Lo studio è stata condotto analizzando i dati relativi ai valori di colesterolo Ldl (conosciuto come colesterolo cattivo) e Hdl (buono) e trigliceridi di 3mila adolescenti. Il 20,3% dei giovani tra i 12 e i 19, soprattutto se maschi, ha livelli di colesterolo fuori dalla norma. «è notevole la percentuale di giovani con almeno un valore anomalo di grassi nel sangue. Il fatto è preoccupante viste le implicazioni a lungo termine per le malattie cardiache - commenta Ashleigh May, epidemiologo dei Centers for disease control and prevention -. Vogliamo essere certi che i medici siano consapevoli dell'importanza dello screening e degli interventi sullo stile di vita raccomandati per i giovani, soprattutto per quelli in sovrappeso od obesi. Per ridurre i rischi per la salute associati all'ipercolesterolemia è innanzitutto importante che tutti i ragazzi seguano una dieta equilibrata e facciano regolarmente attività fisica».

Per i ricercatori il controllo e la prevenzione sono fondamentali, sin dall'adolescienza. Sulla base delle linee guida dell'American Academy of Pediatrics circa un terzo degli adolescenti americani sarebbe un buon candidato per esami di screening del colesterolo solo per il fatto di essere in sovrappeso od obeso. Lo screening sarebbe da raccomandare anche in quei giovani che presentano una familiarità per ipercolesterolemia o per malattie cardiovascolari sviluppate prematuramente.

«Le dislipidemie sono in aumento anche tra gli adolescenti italiani - riferisce Arrigo Cicero, farmacologo clinico del Centro per lo studio dell'aterosclerosi dell'Università di Bologna -. Non ci sono dati precisi e il fenomeno è sicuramente meno diffuso che negli Usa, ma non bisogna sottovalutare che l'Italia è il Paese europeo con i livelli più alti di obesità infantile con le conseguenze che ne derivano. Per quanto riguarda lo screening negli adolescenti non ci sono dei criteri precisi, trattandosi di un problema di recente insorgenza. Sicuramente la familiarità va tenuta in considerazione. In particolare quanto più sono alti i livelli di grassi nel sangue dei genitori e quanto più precocemente sono aumentati, tanto prima andrebbe eseguito un controllo sui figli. Per esempio se la mamma ha 400 di colesterolo a 45 anni, potrebbe valere la pena di controllare i figli già a 3-4 anni. In assenza di una familiarità per le dislipidemie potrebbe, invece, essere utile eseguire i test lipidici solo in particolari circostanze, per esempio se si è verificato un aumento importante di peso».
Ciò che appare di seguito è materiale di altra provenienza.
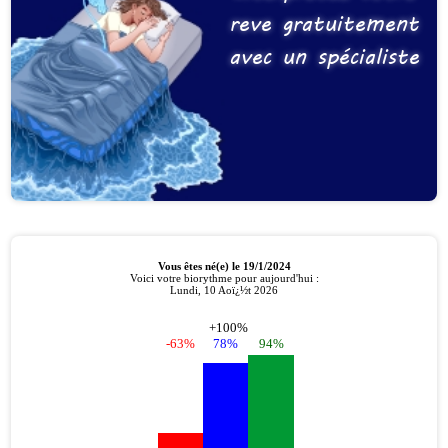
reve gratuitement
avec un spécialiste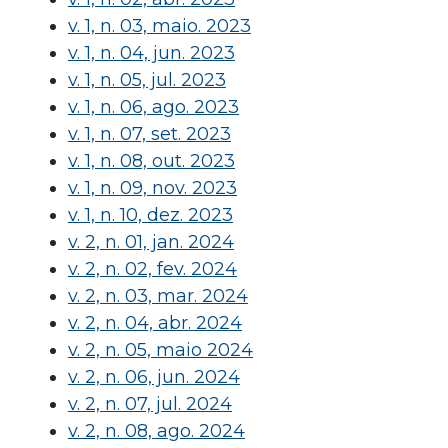
v. 1, n. 03, maio. 2023
v. 1, n. 04, jun. 2023
v. 1, n. 05, jul. 2023
v. 1, n. 06, ago. 2023
v. 1, n. 07, set. 2023
v. 1, n. 08, out. 2023
v. 1, n. 09, nov. 2023
v. 1, n. 10, dez. 2023
v. 2, n. 01, jan. 2024
v. 2, n. 02, fev. 2024
v. 2, n. 03, mar. 2024
v. 2, n. 04, abr. 2024
v. 2, n. 05, maio 2024
v. 2, n. 06, jun. 2024
v. 2, n. 07, jul. 2024
v. 2, n. 08, ago. 2024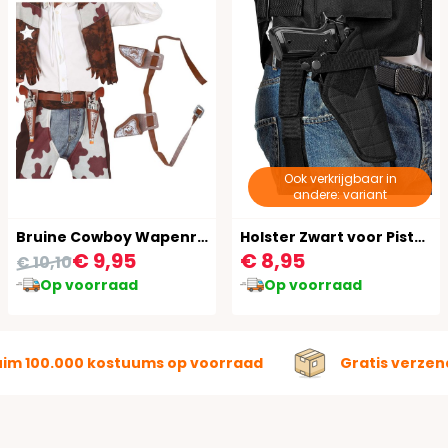
Ook verkrijgbaar in
andere: variant
Bruine Cowboy Wapenriem Set
Holster Zwart voor Pistool
€ 9,95
€ 8,95
€ 10,10
Op voorraad
Op voorraad
uim 100.000 kostuums op voorraad
Gratis verzen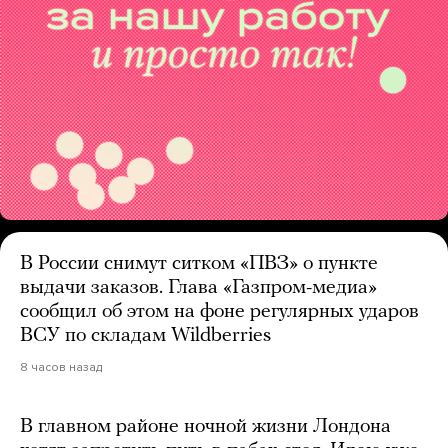
В России снимут ситком «ПВЗ» о пункте
выдачи заказов. Глава «Газпром-медиа»
сообщил об этом на фоне регулярных ударов
ВСУ по складам Wildberries
8 часов назад
В главном районе ночной жизни Лондона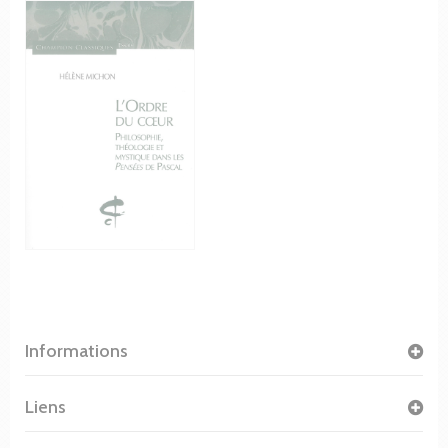
Informations
Liens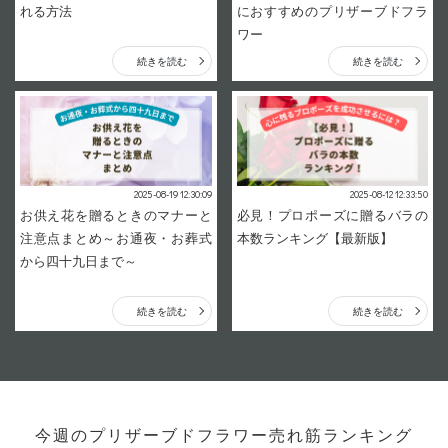
れる方法
におすすめのプリザーブドフラ
ワー
続きを読む
続きを読む
2025-08-19 12:30:09
2025-08-12 12:33:50
お供え花を贈るときのマナーと
必見！プロポーズに贈るバラの
注意点まとめ～お通夜・お葬式
本数ランキング【最新版】
から四十九日まで～
続きを読む
続きを読む
今週のプリザーブドフラワー売れ筋ランキング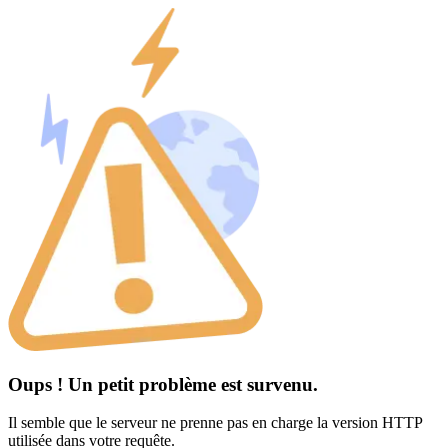
Oups ! Un petit problème est survenu.
Il semble que le serveur ne prenne pas en charge la version HTTP
utilisée dans votre requête.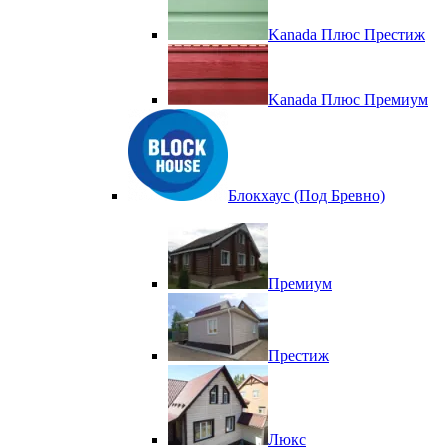
Kanada Плюс Престиж
Kanada Плюс Премиум
Блокхаус (Под Бревно)
Премиум
Престиж
Люкс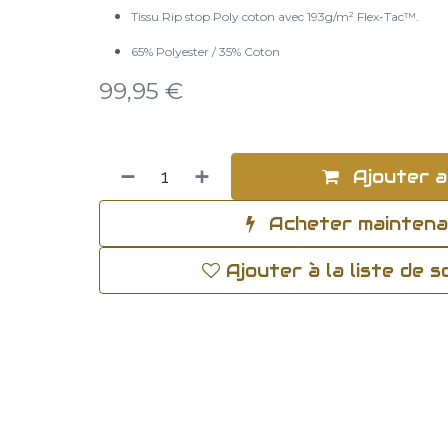
Tissu Rip stop Poly coton avec 193g/m² Flex-Tac™.
65% Polyester / 35% Coton
99,95
€
Ajouter a
Acheter mainten
Ajouter à la liste de 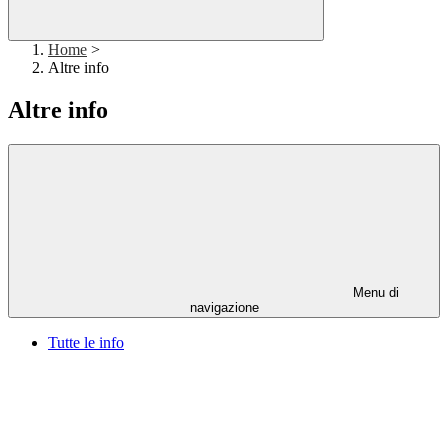
Home
>
Altre info
Altre info
Menu di
navigazione
Tutte le info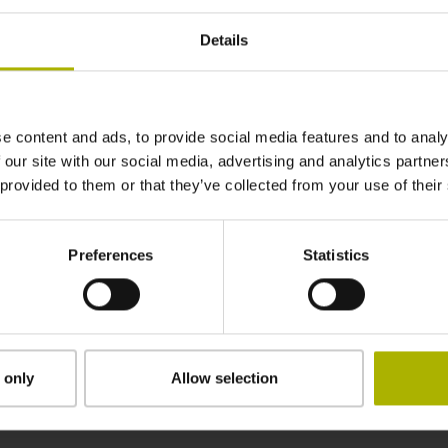
DIN 69871, SK 40, M16, verlängert
Details
Aktivierung Funk / Infrarot
e content and ads, to provide social media features and to analy
HEIDENHAIN
 our site with our social media, advertising and analytics partn
 provided to them or that they’ve collected from your use of their
Einzelverpackung in Holzkiste mit Umverpac
Preferences
Statistics
Downloads / CAD / Montage
 only
Allow selection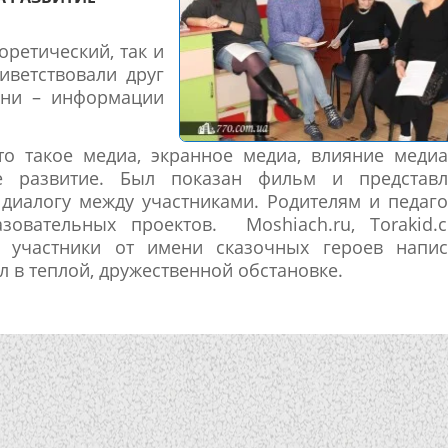
оретический, так и
иветствовали друг
ини – информации
то такое медиа, экранное медиа, влияние меди
ое развитие. Был показан фильм и представл
 диалогу между участниками. Родителям и педаг
зовательных проектов. Moshiach.ru, Torakid.c
а участники от имени сказочных героев напис
 в теплой, дружественной обстановке.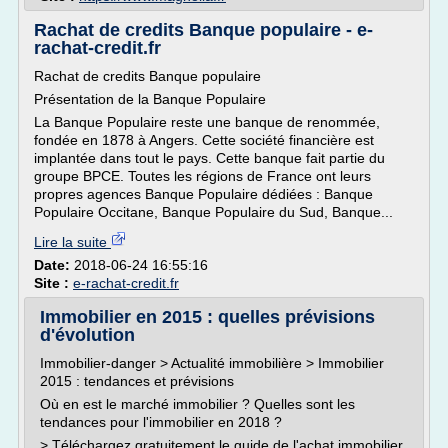
Rachat de credits Banque populaire - e-
rachat-credit.fr
Rachat de credits Banque populaire
Présentation de la Banque Populaire
La Banque Populaire reste une banque de renommée,
fondée en 1878 à Angers. Cette société financière est
implantée dans tout le pays. Cette banque fait partie du
groupe BPCE. Toutes les régions de France ont leurs
propres agences Banque Populaire dédiées : Banque
Populaire Occitane, Banque Populaire du Sud, Banque...
Lire la suite
Date:
2018-06-24 16:55:16
Site :
e-rachat-credit.fr
Immobilier en 2015 : quelles prévisions
d'évolution
Immobilier-danger > Actualité immobilière > Immobilier
2015 : tendances et prévisions
Où en est le marché immobilier ? Quelles sont les
tendances pour l'immobilier en 2018 ?
> Téléchargez gratuitement le guide de l'achat immobilier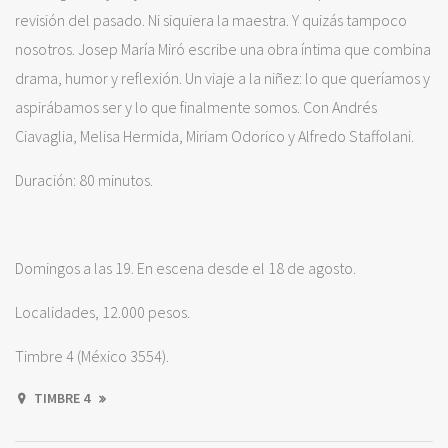
revisión del pasado. Ni siquiera la maestra. Y quizás tampoco
nosotros. Josep María Miró escribe una obra íntima que combina
drama, humor y reflexión. Un viaje a la niñez: lo que queríamos y
aspirábamos ser y lo que finalmente somos. Con Andrés
Ciavaglia, Melisa Hermida, Miriam Odorico y Alfredo Staffolani.
Duración: 80 minutos.
Domingos a las 19. En escena desde el 18 de agosto.
Localidades, 12.000 pesos.
Timbre 4 (México 3554).
TIMBRE 4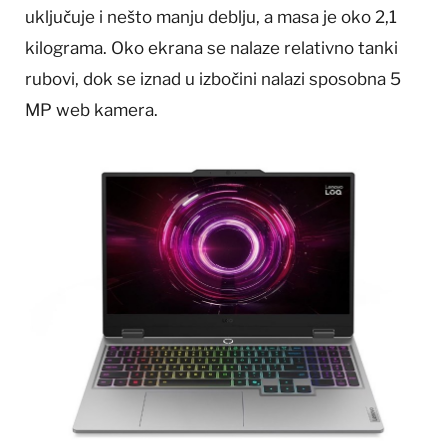
uključuje i nešto manju deblju, a masa je oko 2,1
kilograma. Oko ekrana se nalaze relativno tanki
rubovi, dok se iznad u izbočini nalazi sposobna 5
MP web kamera.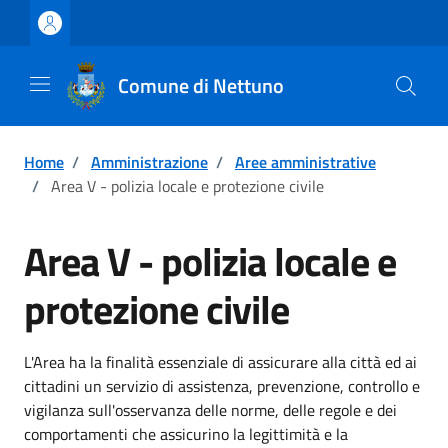
Vai ai contenuti
Vai al footer
Comune di Nettuno
Home
/
Amministrazione
/
Aree amministrative
/
Area V - polizia locale e protezione civile
Area V - polizia locale e
protezione civile
L'Area ha la finalità essenziale di assicurare alla città ed ai
cittadini un servizio di assistenza, prevenzione, controllo e
vigilanza sull'osservanza delle norme, delle regole e dei
comportamenti che assicurino la legittimità e la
E per le strategie da adottare per dare un taglio al colesterolo nei ragazzi: «In prima battuta, come per gli adulti, si interviene sullo stile di vita, migliorando l'alimentazione e stimolando l'attività fisica – spiega Cicero -. Negli Stati Uniti in alcuni casi è previsto il ricorso a farmaci ipocolesterolemizzanti (statine), cosa molto meno diffusa in Europa. Piuttosto, se si vuole evitare di medicalizzare il giovane, in alcuni casi si possono utilizzare degli integratori di estrazione vegetale presi sotto controllo medico. Con questi prodotti a volte si ottengono buoni risultati in poco tempo, cosa che rappresenta spesso una buona spinta motivazionali se non per i ragazzi, almeno per i genitori».